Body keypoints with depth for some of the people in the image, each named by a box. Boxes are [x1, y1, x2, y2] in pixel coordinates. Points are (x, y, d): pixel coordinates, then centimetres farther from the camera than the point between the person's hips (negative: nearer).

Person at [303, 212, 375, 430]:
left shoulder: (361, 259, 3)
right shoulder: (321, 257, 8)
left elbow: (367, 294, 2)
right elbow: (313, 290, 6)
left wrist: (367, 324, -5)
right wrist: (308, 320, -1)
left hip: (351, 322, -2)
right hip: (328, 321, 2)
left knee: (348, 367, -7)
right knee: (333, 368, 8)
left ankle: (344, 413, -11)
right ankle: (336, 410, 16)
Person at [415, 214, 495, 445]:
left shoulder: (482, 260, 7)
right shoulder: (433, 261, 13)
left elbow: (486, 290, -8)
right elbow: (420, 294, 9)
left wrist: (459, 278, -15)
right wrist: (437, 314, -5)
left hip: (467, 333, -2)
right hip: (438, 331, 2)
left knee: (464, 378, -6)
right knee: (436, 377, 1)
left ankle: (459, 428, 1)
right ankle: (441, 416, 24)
---
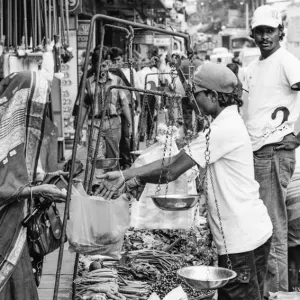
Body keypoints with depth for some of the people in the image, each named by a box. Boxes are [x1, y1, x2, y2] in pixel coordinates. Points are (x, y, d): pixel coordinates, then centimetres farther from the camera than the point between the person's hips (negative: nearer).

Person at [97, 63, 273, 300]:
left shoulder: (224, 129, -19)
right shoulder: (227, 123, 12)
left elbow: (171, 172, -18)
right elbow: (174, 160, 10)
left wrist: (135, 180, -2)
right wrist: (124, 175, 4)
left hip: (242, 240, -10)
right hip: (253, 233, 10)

Work required >> Write out the material again from the line with "right knee: (333, 368, 8)" to the line with "left ankle: (459, 428, 1)", both included, and increase every number in the keypoint triples by 146. Leave the person's box line unchanged.

Solution to this problem >>
right knee: (479, 514, 154)
left ankle: (490, 559, 135)
right ankle: (482, 556, 162)
Person at [415, 214, 495, 445]:
left shoulder: (628, 406, 153)
right shoulder: (579, 407, 159)
left elbow: (632, 436, 138)
right elbow: (566, 440, 155)
left wrist: (605, 424, 131)
right wrist: (583, 460, 141)
left hip: (613, 479, 144)
right hip: (584, 477, 148)
left knee: (610, 524, 140)
right knee: (582, 523, 147)
left ankle: (605, 574, 147)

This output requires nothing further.